*Given text*.
========================================================================

Why a Migration to the Cloud Makes Sense in Times Like These.
By David Mulhall
There is extraordinarily little question that COVID has created a once in a lifetime business challenge for the hospitality industry. Nothing quite compares to the financial challenges that the virus has created. We have seen other significant events impact the industry but nothing quite like this. The attack on September 11, 2001, the real estate and banking crash of 2008, had meaningful impacts on the industry but the effects in many of our markets were fairly short lived. The reaction to these events by the industry were remarkably similar to the reaction to the virus and we can learn from this. The past does help predict the future.
What Have We Experienced in the Past?
In times of trouble the industry immediately reacts by significantly reducing costs and expenditures. This is an understandable reaction and is done for survival. The result of these decisions as it relates to technology expenditures can however create new challenges. The fact is that many in the industry effectively “stretch” their existing technology platforms well beyond what is prudent and practical. System upgrades, migrations, and new deployments get delayed or cancelled altogether.
Unfortunately, this approach introduces considerable new and unintended risks. Legacy hardware replacement cycles get delayed well beyond industry norms. Meanwhile the physical nature of this hardware does not change. Age introduces risk. Operating systems, databases, and other applications become obsolete or go “end of support”. We have all experienced this before. Again, this introduces risk. These risks create the potential for business interruption, and this business interruption could have a significant impact on your guest experience one day.

========================================================================

*Extracted records*.
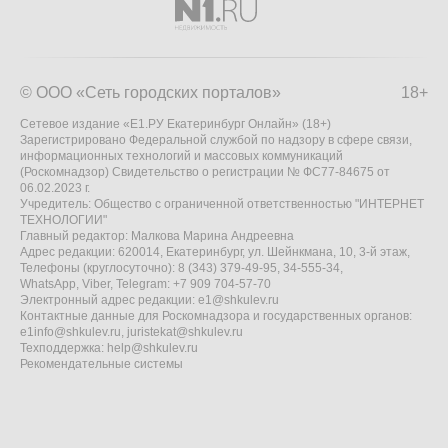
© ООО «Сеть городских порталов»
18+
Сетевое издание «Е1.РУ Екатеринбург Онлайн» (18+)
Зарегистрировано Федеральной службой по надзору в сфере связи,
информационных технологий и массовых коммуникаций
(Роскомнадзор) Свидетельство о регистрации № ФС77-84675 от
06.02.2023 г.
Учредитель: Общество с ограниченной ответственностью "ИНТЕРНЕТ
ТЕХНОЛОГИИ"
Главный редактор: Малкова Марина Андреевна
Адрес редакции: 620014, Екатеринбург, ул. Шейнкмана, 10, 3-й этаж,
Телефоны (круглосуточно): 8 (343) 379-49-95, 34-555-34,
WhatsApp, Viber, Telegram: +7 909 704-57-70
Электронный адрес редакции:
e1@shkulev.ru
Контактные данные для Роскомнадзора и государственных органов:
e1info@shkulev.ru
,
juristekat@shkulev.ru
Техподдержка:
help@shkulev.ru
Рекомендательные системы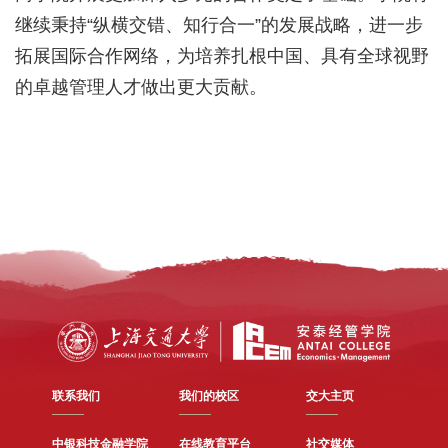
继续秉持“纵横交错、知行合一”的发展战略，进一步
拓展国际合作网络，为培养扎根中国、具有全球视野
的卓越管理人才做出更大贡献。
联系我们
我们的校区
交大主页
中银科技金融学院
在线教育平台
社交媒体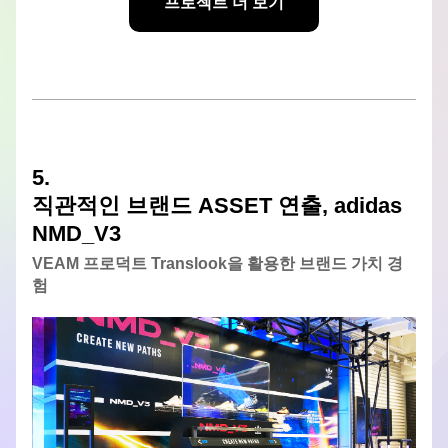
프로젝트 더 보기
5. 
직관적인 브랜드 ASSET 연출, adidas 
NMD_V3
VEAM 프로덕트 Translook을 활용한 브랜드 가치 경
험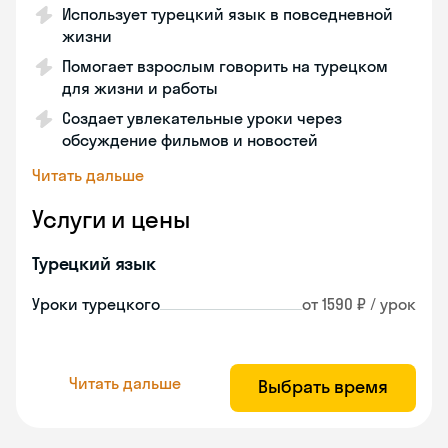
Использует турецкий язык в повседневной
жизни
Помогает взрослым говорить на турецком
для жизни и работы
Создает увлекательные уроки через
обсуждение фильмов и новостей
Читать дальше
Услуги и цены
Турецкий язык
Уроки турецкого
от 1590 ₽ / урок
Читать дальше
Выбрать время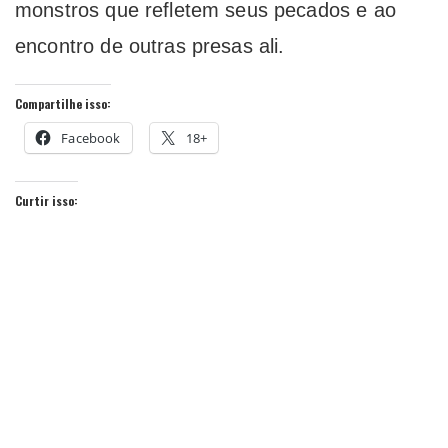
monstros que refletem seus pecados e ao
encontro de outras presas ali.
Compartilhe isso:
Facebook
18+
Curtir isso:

========================================================================

*What you will do*.
(1) Could you copy the cloud migration article from the words "Unfortunately, this approach" through the words "experience one day.", replacing "Legacy hardware" with "Outdated hardware"?
(2) Can you condense the paragraph of the cloud migration article that begins "In times of trouble" while keeping its main facts?
The entries are separate from the cloud migration article.

*Responses per task*.
(1)
Unfortunately, this approach introduces considerable new and unintended risks. Outdated hardware replacement cycles get delayed well beyond industry norms. Meanwhile the physical nature of this hardware does not change. Age introduces risk. Operating systems, databases, and other applications become obsolete or go “end of support”. We have all experienced this before. Again, this introduces risk. These risks create the potential for business interruption, and this business interruption could have a significant impact on your guest experience one day.

(2) In hard times, the industry cuts costs and spending at once to survive. That is understandable, but it creates new technology problems. Many stretch their existing platforms beyond what is prudent, and upgrades, migrations and new deployments are delayed or cancelled.